Mais um caso de abuso nas viagens pagas com recursos da Câmara veio a público ontem. Amparados pela falta de regras claras para a emissão de passagens, cinco dos onze integrantes da Mesa Diretora usaram a cota de transporte aéreo para viajar para o exterior ou patrocinar viagens de parentes e amigos.

Na maior parte dos casos, os bilhetes foram emitidos antes de os deputados assumirem os cargos no comando da Casa. Ao todo, foram 49 viagens internacionais em 2007 e 2008.

Ex-corregedor e atual segundo-secretário, Inocêncio Oliveira (PR-PE) foi o único a utilizar a cota para passagens internacionais de parentes quando ocupava a Mesa Diretora.
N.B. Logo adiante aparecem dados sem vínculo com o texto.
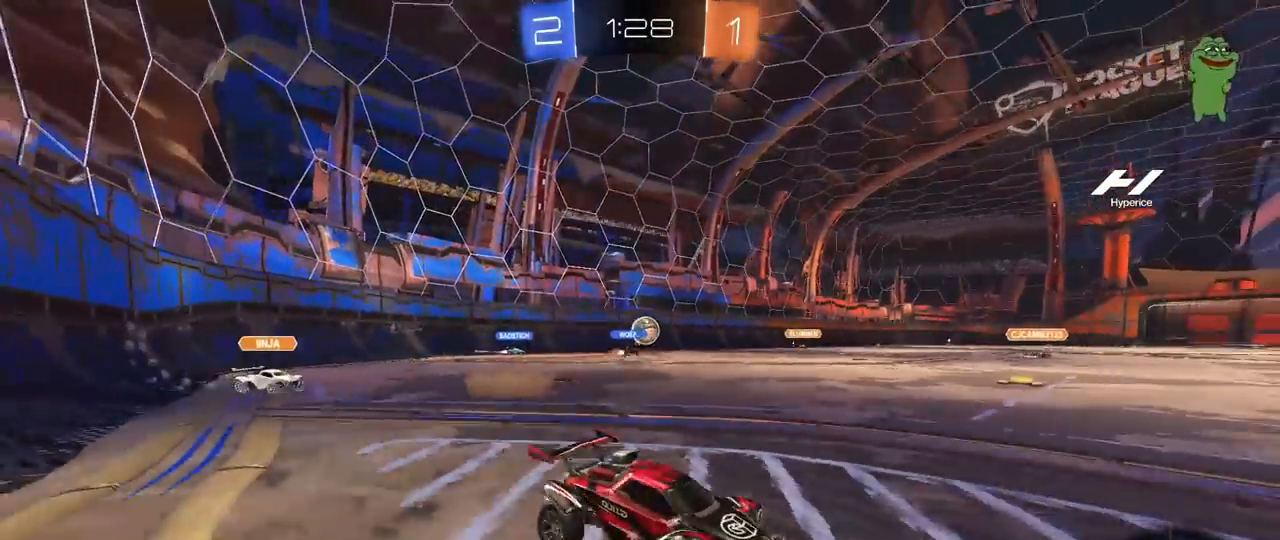
{"keys": [], "mouse": [], "mouse_move": "up-right", "events": [[133, "a", "up"], [367, "a", "down"], [417, "a", "up"], [417, "w", "up"]]}
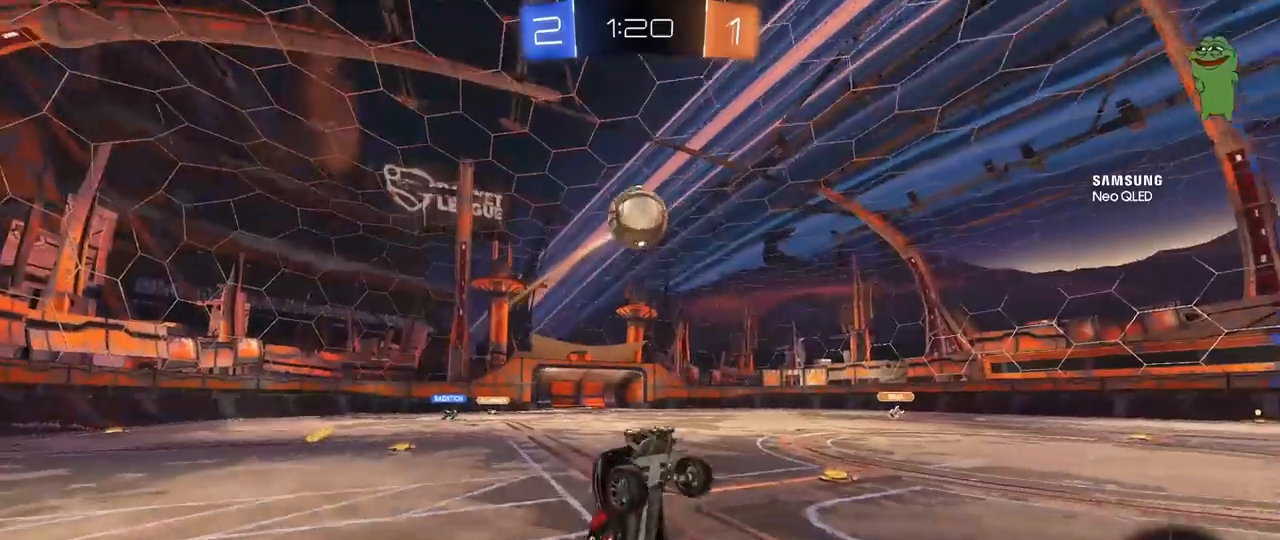
{"keys": ["s"], "mouse": [], "mouse_move": "still", "events": [[383, "s", "down"]]}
Viajaram com o recurso público a mulher, três filhas e uma neta de Inocêncio. O deputado não participou das viagens. Os outros parlamentares que hoje integram a Mesa Diretora e nos anos anteriores usaram a cota para viagens ao exterior foram o terceiro-secretário, Odair Cunha (PT-MG), o quarto-secretário, Nelson Marquezelli (PTB-SP), o terceiro suplente, Leandro Sampaio (PPS-RJ), e o quarto suplente, Manoel Junior (PSB-PB).

Segundo reportagem do portal "Congresso em Foco" publicada ontem, Ana Elisa, mulher de Inocêncio, e a filha Shely viajaram para Nova York, Frankfurt e Milão graças às cotas do gabinete. Em nome de outras duas filhas foram emitidos bilhetes também para Nova York e Frankfurt. Para a neta Amanda, a viagem foi a Miami. Inocêncio disse ontem que, ao longo do ano, usava as cotas para passagens mais baratas, a fim de guardar cotas e depois ceder à família. “Eu fazia economia, viajava em voo mais em conta. Nas férias, se tinha cota de passagem (sobrando), era um direito. A família é sagrada, não tem nada demais”, disse Inocêncio. “Não tinha ilegalidade porque não era proibido.” As informações são do jornal O Estado de S. Paulo.